After many years in Haiti serving at Children of the Promise as the nurse and then the special needs house mom, God brought me and Lucas (4 years old) to South Carolina in a whirlwind of unexpected events. Most recently, we had been fostering Joshua (15), KK (14), and Jerry (11), and were heartbroken to be leaving them. I prayed and wept about whether I might be able to adopt KK, waiting to be legally eligible and knowing I couldn't care for all three on my own. And then in August my sweet KK passed away, just a few weeks before I was legally able to begin the adoption process.
But God has not allowed me to be paralyzed by grief or regret. Instead, he has tenderly but persistently pressed Joshua and Jerry into my heart and mind. They need a forever family. God has already poured his love for them into and through me. It seemed so complicated, though. How could I care for two boys with profound special needs as a single mom? What if the process is too slow and Joshua ages out? Or dies? How will I afford the international adoption fees? Would it be fair to Lucas? I'd need a fully accessible home and a wheelchair van. I'd need an army of support. It would be so much easier if only…
But he finally helped me realize: it's actually not complicated at all, is it?

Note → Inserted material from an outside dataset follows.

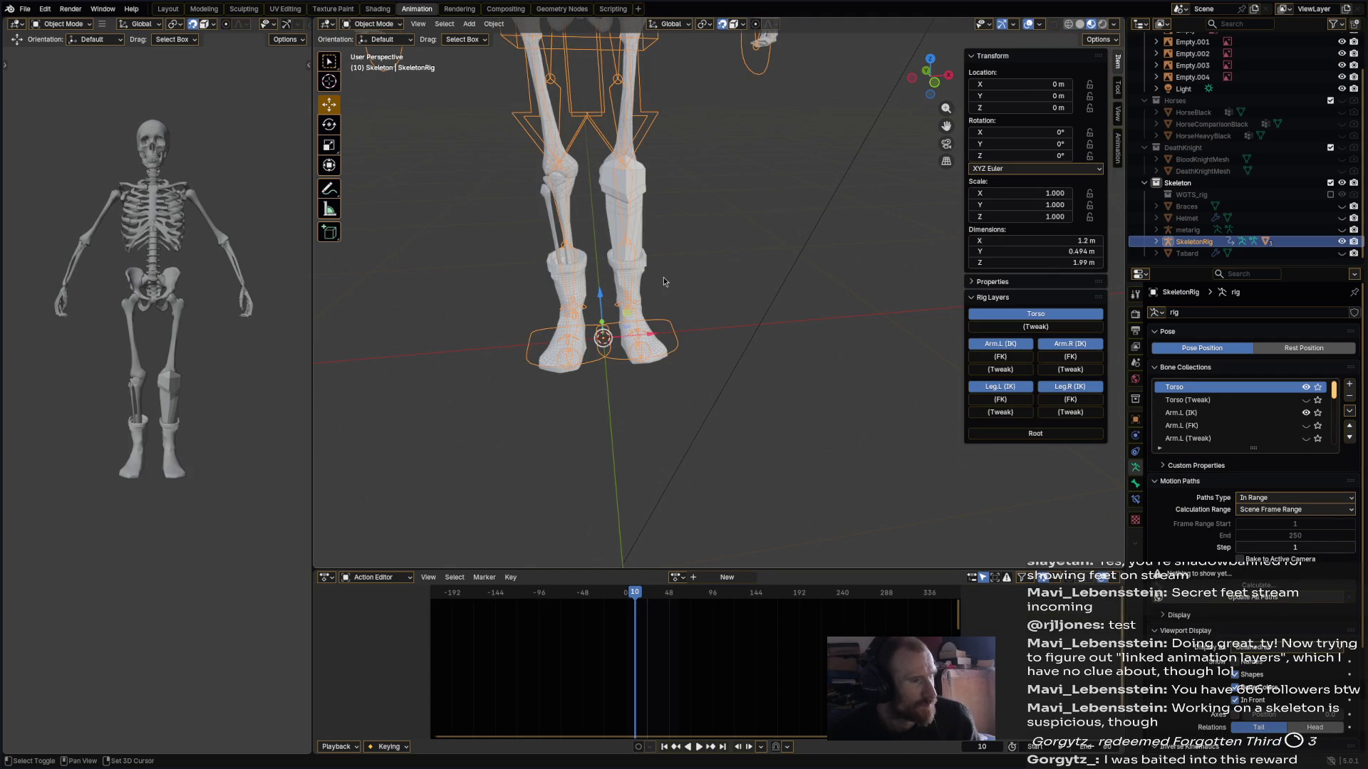
# - Try parenting the Boots to SkeletonRig, which fails with a 'Loop in parents' error
pyautogui.keyDown('shift'); pyautogui.click(643, 272); pyautogui.keyUp('shift')
pyautogui.rightClick(643, 271)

I play piano on the worship team at my church and we're introducing a new song by Bryan and Katie Torwalt called Simple Kingdom:
"Your kingdom is simple
As simple as love
You welcomed the children
You stopped for the one
We want to see people
The way Jesus does
Your kingdom is simple
Lord, teach it to us
Your kingdom is backwards
It flows in reverse
What You call a treasure
This world calls a curse
The small become great and
The last become first
Your kingdom is backwards
Lord, teach us to serve
As it is with Your kingdom
Let it be with Your church"
God has given me the incredible gift of seeing Joshua and Jerry the way he does, their great worth and their great need. And his kingdom is simple, so I'm stepping forward in great faith.
My dossier is ready to be mailed to the adoption agency! If you aren't familiar with the process of international adoption, the dossier is loads of paperwork (about 2 inches!) that I gathered, completed, and had notarized (sooo many notary stamps!) that will soon be translated into French and sent to Haiti. It feels amazing to have this done!

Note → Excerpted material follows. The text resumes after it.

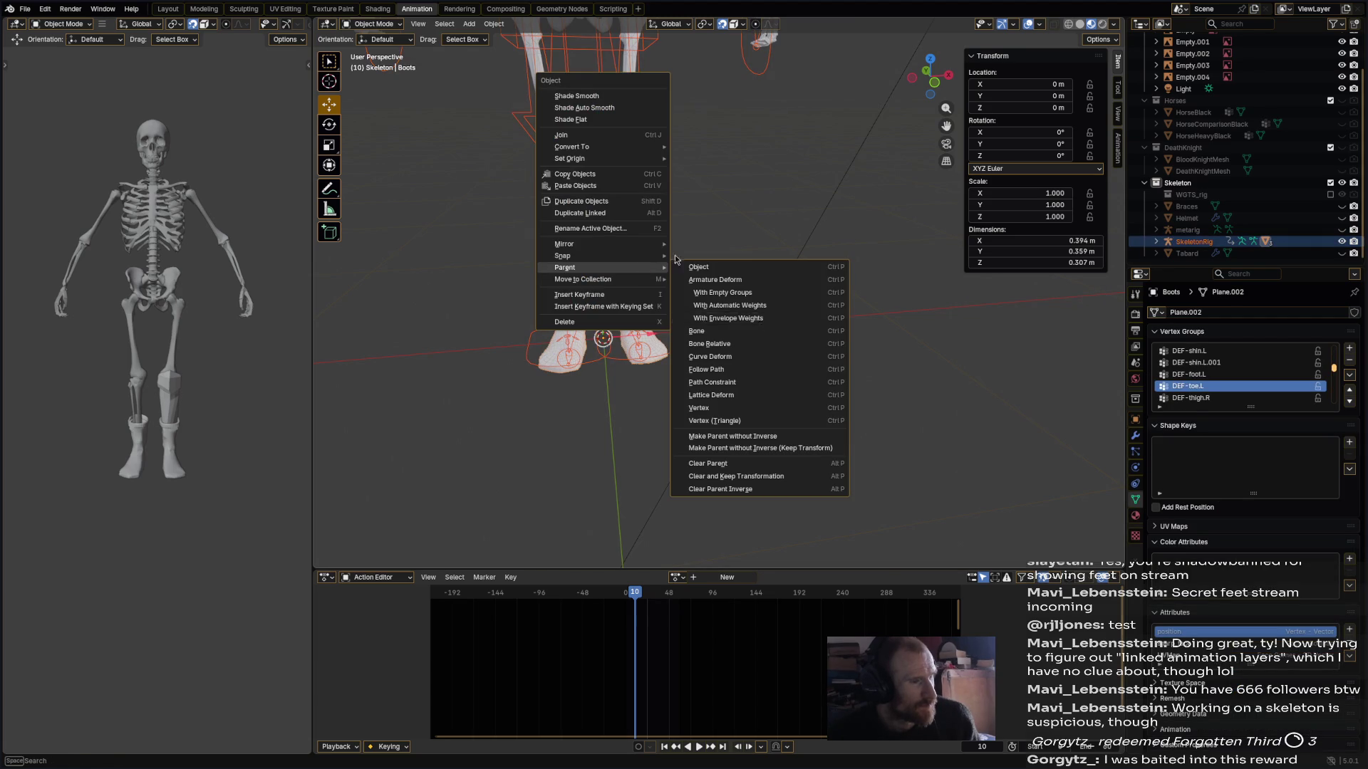
pyautogui.moveTo(651, 272)
pyautogui.click(685, 289)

I've also received some encouraging news! We knew that Joshua's upcoming birthday in May was a deadline of sorts, and I previously thought we needed to have his referral from Haiti completed before his birthday. Well, we actually have more time than I thought! Once the home study is finalized (yes, still waiting on the social worker), it will be submitted with my I-800A application to USCIS (US Citizenship and Immigration Services). This is basically a pre-adoption approval and can take 3.5 months to process. When I heard that, my heart sank, because that won't even be done before Joshua's birthday, let alone the referral! However, I recently learned that as long as the I-800A is submitted before his birthday, I have 180 days after its approval to get the referral! This is still a long shot because Haiti is processing things at an incredibly slow pace, but it significantly widens the window of opportunity, and I am grateful for any extra days we have!

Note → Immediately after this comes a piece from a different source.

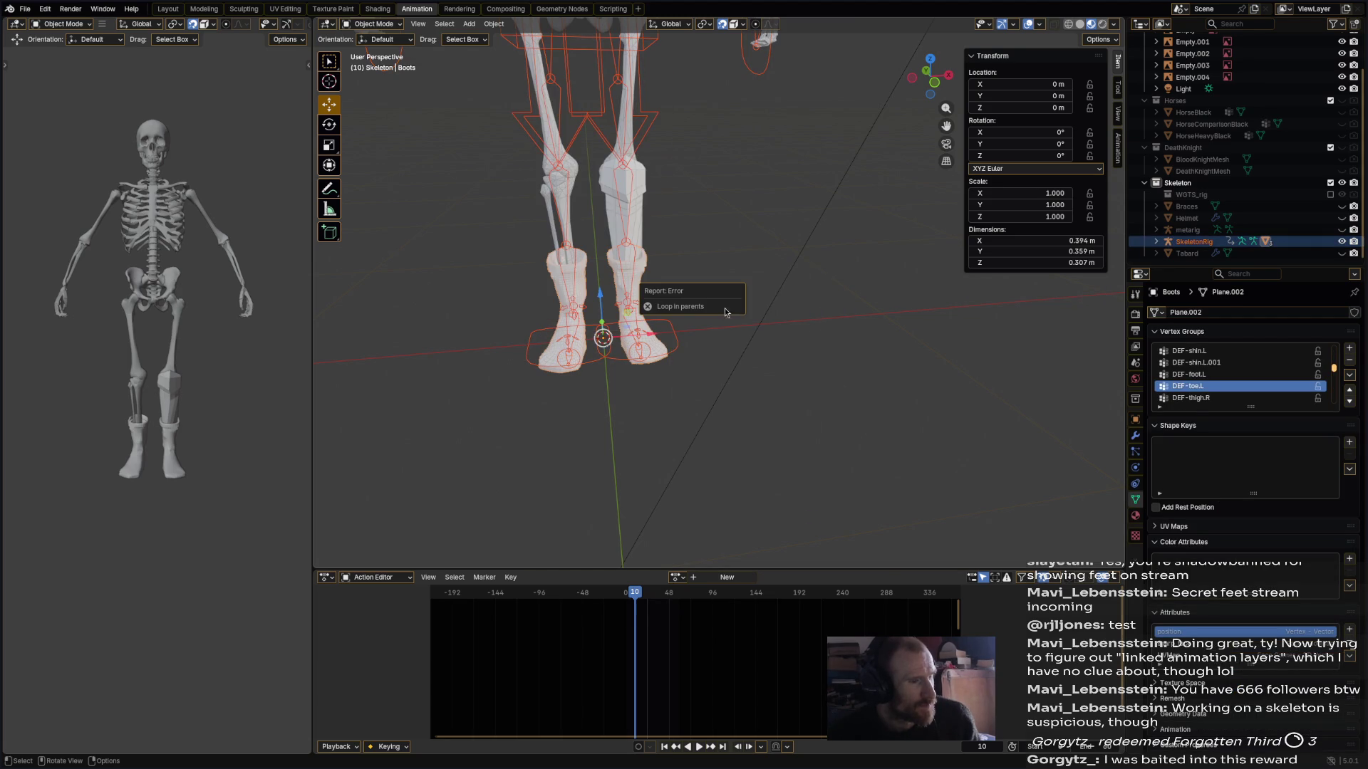
# - Switch the Boots into Weight Paint mode
pyautogui.click(384, 27)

Once again, I am reminded that everything is truly in God's hands. He will move mountains, or he has really good reasons why those mountains should stay put. I must simply trust his goodness and continue to obey.
Hello!
I am so grateful for all the prayers, support, and words of encouragement I have received during this process so far! The home study has been completed, and we are now waiting on the social worker to finalize her report so that it can be filed along with my I-800A to USCIS (US Citizenship and Immigration Services). This is a petition to receive pre-adoption approval before my dossier (a giant stack of paperwork) is sent to Haiti.
Throughout this process, I have been keeping open hands and an open heart as I step forward in obedience toward what I know God is asking me to do. He desires obedience but has not guaranteed a particular outcome; I trust that he knows what is best for the boys and for us! The next hurdle is getting my I-800A approval quickly enough to submit my dossier to Haiti and be officially "matched" with Joshua and Jerry. This all needs to happen before Joshua turns 16 in May and is no longer eligible for adoption by Haitian law. Join me in praying for these next steps!
You may notice that the fundraising goal is decreased significantly. A very generous donor has provided enough for the entire dossier preparation and fees to submit it to the Haitian authorities. What a blessing!